Augsburg - Wenn Paul Verhaegh nach den Spielen vor die Presse tritt, ist er nie allein. Seine dreijährige Tochter Mila weicht ihm nicht von der Seite und wird auch schon mal ungeduldig, wenn sich der Papa zu viel Zeit für die Journalisten nimmt. Die Familie ist dem 31-Jährigen wichtig.
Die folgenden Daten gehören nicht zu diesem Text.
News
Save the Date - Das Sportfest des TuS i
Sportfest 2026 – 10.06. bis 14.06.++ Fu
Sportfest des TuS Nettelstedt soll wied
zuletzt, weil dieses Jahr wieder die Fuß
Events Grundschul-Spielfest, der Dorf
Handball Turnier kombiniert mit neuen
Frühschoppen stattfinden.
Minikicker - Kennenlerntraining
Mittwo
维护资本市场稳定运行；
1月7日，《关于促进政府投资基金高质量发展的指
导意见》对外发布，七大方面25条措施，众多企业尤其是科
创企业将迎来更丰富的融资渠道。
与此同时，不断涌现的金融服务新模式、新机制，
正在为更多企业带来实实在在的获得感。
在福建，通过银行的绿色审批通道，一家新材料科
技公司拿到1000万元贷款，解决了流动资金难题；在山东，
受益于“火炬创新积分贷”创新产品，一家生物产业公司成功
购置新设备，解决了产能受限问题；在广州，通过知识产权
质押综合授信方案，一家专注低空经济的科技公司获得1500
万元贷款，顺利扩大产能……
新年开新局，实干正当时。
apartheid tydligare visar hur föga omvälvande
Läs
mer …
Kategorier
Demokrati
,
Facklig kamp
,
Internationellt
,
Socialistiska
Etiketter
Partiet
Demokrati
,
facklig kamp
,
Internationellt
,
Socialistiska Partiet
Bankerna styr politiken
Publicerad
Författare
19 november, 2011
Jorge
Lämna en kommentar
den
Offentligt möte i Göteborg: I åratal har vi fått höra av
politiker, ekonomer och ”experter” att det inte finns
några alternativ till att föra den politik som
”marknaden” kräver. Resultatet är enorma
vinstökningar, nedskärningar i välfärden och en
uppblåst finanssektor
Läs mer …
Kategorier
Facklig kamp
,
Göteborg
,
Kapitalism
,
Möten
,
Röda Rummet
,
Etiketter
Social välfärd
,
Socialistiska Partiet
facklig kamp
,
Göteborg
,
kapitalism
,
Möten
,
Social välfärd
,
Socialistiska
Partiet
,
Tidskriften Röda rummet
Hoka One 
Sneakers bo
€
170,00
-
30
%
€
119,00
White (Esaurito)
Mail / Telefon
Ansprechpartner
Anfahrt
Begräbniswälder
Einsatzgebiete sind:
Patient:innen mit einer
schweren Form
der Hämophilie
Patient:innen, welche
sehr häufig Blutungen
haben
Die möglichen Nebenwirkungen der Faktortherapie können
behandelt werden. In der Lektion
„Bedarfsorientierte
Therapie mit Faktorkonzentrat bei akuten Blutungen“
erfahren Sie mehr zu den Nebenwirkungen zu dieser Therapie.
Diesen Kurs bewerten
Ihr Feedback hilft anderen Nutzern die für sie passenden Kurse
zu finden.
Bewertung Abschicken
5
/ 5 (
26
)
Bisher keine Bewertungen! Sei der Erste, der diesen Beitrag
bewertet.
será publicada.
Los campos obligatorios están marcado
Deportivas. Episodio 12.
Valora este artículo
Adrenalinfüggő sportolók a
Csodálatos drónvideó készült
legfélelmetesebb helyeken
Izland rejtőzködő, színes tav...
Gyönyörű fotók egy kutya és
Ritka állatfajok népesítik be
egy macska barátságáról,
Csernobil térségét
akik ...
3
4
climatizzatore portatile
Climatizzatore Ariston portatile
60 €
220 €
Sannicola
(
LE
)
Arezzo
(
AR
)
Mit seiner bodenständigen Art verkörpert der Kapitän des FC Augsburg zugleich die Werte des Vereins.

Auch der FCA ist in gewisser Weise eine große Familie. "Wir haben einen unglaublichen Zusammenhalt", betont der Niederländer. "Jeder ist für jeden da." Seit 2010 ist Verhaegh Teil dieses Teams, stieg mit den bayerischen Schwaben 2011 in die Bundesliga auf und trägt seit Anfang 2012 die Kapitänsbinde. "Es macht einfach Spaß in dieser Mannschaft zu spielen", sagt Verhaegh.

Freude über die beste Hinrunde der Vereinsgeschichte

Das ausklingende Jahr hat dabei besonders viel Freude bereitet - nicht nur Verhaegh. Auch Cheftrainer Markus Weinzierl blickt voller Stolz auf die beste Hinrunde der Vereinsgeschichte zurück. "Unsere Position ist sensationell", sagt der Coach des Tabellensechsten. "Nicht nur dieses Halbjahr, sondern das ganze Jahr 2014 ist sensationell gelaufen."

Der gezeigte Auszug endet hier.